The acoustic guitar rich ‘Nazrein Milana’ is a joyride throughout. Rahman’s yet another attempt at Jazz in ‘Tu bole’ is little tough to buy in immediately. It is tough to fit the Hindi words into a genre like Jazz without loosing the flow in the lyrics. But Rahman has somehow managed it, and to those who feel it is too difficult to consume, Rahman provides a catchy hook with the title line to which all the jazzy twists and turns conveniently comes to an end. ‘Kahin To’ is yet another breezy popish melody which just flows so effortlessly and the soft crescendo towards the end is just exhilarating.

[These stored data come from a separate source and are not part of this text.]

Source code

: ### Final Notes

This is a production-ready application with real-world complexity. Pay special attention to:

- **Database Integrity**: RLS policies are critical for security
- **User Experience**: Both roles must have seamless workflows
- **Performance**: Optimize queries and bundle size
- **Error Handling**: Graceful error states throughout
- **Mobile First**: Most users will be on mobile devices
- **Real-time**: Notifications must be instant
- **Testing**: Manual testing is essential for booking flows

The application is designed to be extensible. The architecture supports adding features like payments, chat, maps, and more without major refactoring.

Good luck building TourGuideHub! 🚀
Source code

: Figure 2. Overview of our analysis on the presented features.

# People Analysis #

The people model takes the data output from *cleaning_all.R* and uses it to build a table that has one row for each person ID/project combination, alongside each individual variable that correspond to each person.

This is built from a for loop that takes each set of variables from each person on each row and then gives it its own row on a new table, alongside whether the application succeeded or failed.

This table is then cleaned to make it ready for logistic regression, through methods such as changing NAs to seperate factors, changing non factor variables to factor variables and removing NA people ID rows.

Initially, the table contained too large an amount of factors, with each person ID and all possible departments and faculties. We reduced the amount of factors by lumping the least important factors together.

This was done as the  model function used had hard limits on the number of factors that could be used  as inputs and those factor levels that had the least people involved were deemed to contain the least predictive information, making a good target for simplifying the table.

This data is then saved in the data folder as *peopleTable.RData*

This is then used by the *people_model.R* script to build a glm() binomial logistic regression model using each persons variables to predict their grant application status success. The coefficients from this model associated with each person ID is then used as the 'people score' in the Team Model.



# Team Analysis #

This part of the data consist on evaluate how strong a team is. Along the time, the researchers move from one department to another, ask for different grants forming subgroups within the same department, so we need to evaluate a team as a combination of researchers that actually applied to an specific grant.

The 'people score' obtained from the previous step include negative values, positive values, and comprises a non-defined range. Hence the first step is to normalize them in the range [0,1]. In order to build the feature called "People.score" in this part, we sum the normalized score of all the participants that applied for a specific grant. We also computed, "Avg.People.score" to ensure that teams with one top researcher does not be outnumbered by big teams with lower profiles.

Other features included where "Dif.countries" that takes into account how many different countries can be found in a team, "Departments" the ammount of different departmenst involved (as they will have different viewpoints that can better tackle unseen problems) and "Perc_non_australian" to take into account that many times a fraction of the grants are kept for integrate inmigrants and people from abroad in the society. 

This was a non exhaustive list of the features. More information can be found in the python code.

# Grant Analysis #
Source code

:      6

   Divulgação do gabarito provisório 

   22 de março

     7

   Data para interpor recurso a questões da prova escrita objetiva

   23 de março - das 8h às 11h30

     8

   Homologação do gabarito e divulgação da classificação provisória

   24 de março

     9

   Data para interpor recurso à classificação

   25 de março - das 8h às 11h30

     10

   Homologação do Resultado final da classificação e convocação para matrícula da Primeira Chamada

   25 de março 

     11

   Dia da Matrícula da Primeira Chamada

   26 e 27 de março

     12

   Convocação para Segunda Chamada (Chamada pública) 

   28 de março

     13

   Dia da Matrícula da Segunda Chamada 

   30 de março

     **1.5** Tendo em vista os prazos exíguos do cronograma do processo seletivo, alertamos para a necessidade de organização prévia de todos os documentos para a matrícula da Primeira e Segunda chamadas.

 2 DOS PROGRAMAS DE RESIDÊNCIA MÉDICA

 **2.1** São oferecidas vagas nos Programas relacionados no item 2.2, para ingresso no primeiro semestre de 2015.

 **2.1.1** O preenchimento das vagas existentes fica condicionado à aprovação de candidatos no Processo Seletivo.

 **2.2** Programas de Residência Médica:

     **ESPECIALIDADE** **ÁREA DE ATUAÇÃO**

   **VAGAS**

Sometimes a song or music piece reaches our ears from nowhere place and for few seconds we enjoy the part we listen to, shake our head, tap our feet and soon continue with your work carrying within, the mood of the song, we just listened to by accident. Even if you play this soundtrack in a place where people have no time or intention to pay attention to the music, this music will find a way to reach their ears and soul and shift their moods for a while. The music of ‘Jaane Tu Ya Jaane Na’ has got that quality.


Kalloori - Balaji Sakthivel

Last weekend, finally I got the opportunity to watch ‘Kalloori’. After one week, the movie still haunts me. In spite of its flaws, Kalloori is miles ahead of other movies that I saw in 2007. I would rate ‘Kalloori’ higher than ‘Kaadhal’. I don’t know why it didn’t do as well as ‘Kaadhal’ did? Anyone know about Balaji Sakthivel’s next?

And read this beautiful review on 'Kalloori'. I agree with each and every word in it.


Remix Rahman's Ada

Rahman in collaboration with Nokia recently announced a remix contest in which we have to remix two songs from Rahman’s forthcoming Hindi soundtrack ‘Ada’. One minute clips of the two songs with just the vocals are available in remixrahmansada.com. In the same site, Nokia XpressMusic mixer is also available, which we can use to remix the songs. With XpressMusic mixer it just takes a few seconds to make the remix which makes it restricting, less challenging and more fun. We can also create our own remix and upload it. I created my remix (without using Nokia XpressMusic mixer). I don’t know if my version is at par, but it just feels good to arrange a Rahman’s composition.

You can listen to my remix here.


Kaadhalikka Neramillai Title Song

The title song of Vijay TV’s ‘Kaadhalikka Neramillai’ serial is one that I am listening to daily since its start. Typical of any Vijay Antony’s romantic songs, the melody of this song is so romantic and beautiful, and though the female voice (the title credits doesn’t mention the singers name) sounds little amateurish, the innocence in the voice adds a fresh flavour to the song.